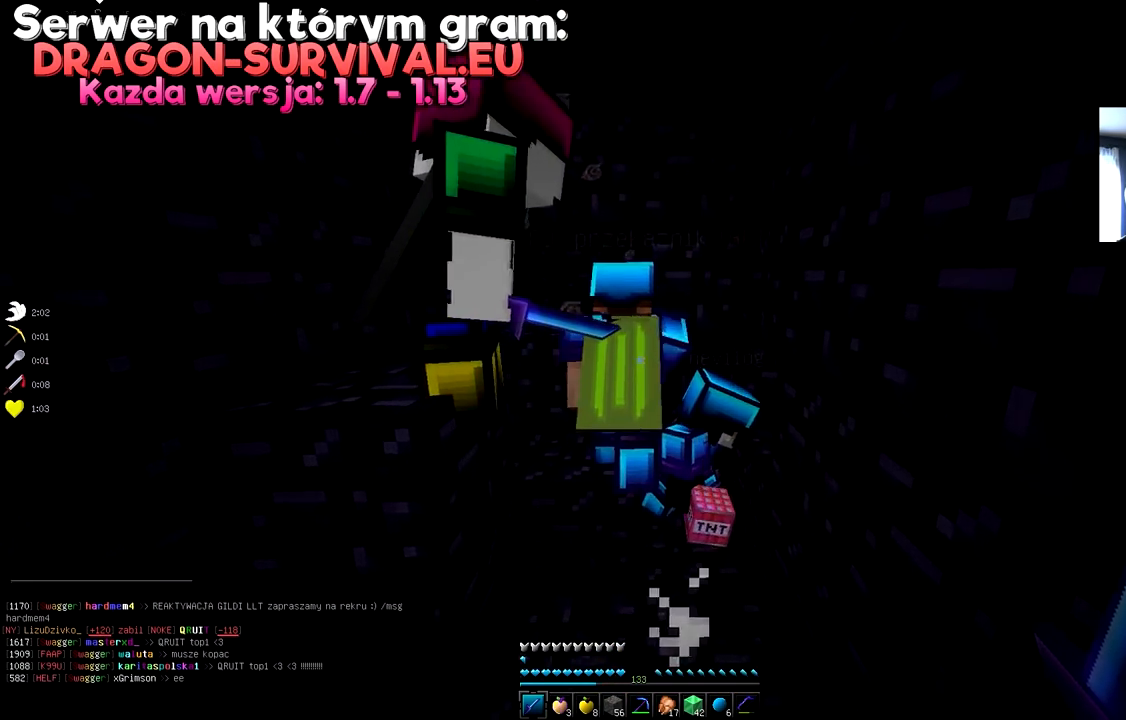
{"keys": ["w"], "mouse": [], "events": [[33, "d", "up"]]}
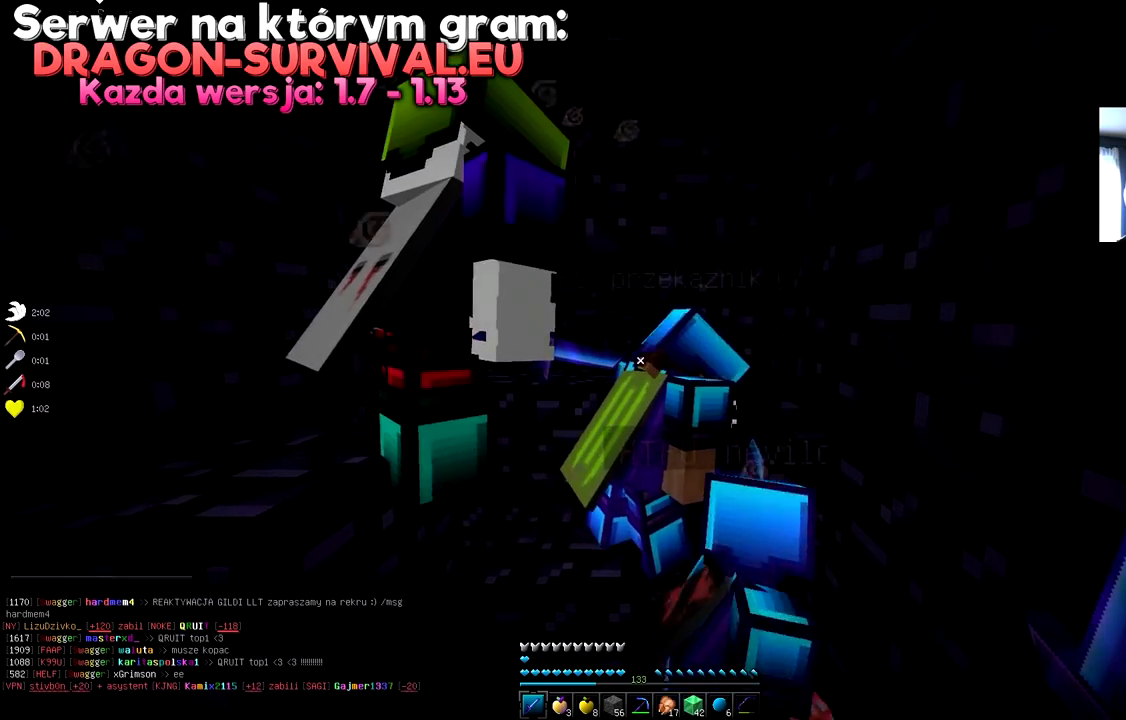
{"keys": ["s"], "mouse": [], "events": [[184, "w", "up"], [367, "s", "down"]]}
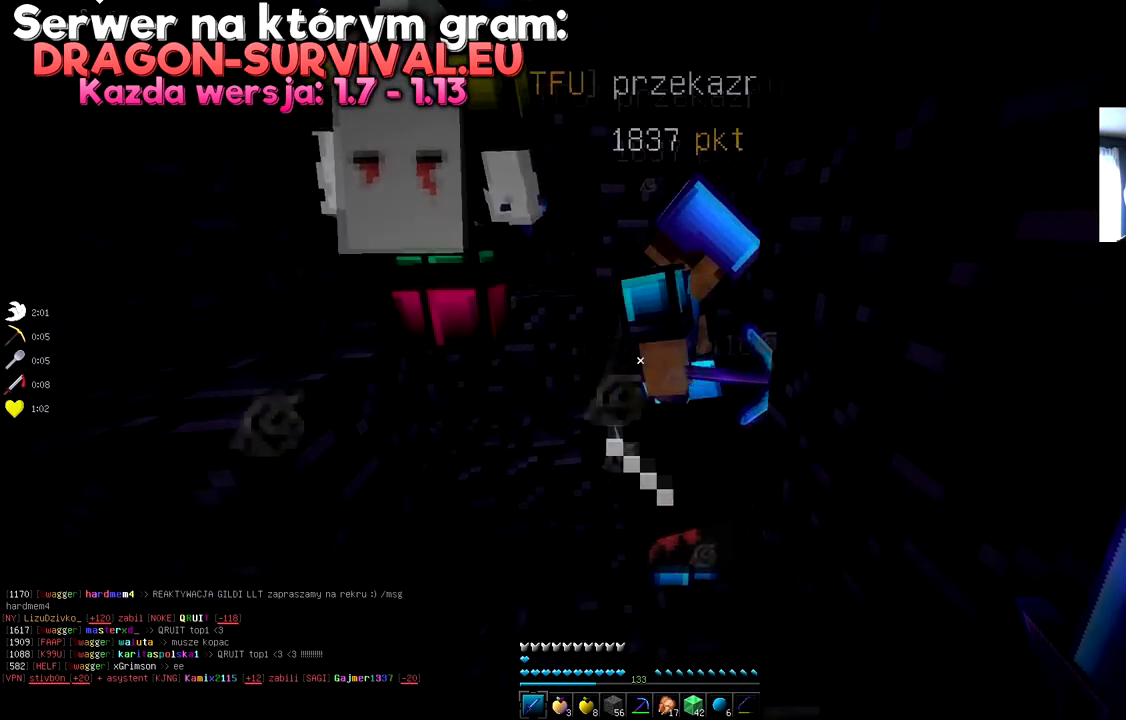
{"keys": ["w"], "mouse": [], "events": [[183, "s", "up"], [367, "w", "down"]]}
··········
Transcribe the full listing exactly, but keep every image out of it.

Task output:
{"keys": ["w"], "mouse": [], "events": [[33, "d", "up"]]}
{"keys": ["s"], "mouse": [], "events": [[184, "w", "up"], [367, "s", "down"]]}
{"keys": ["w"], "mouse": [], "events": [[183, "s", "up"], [367, "w", "down"]]}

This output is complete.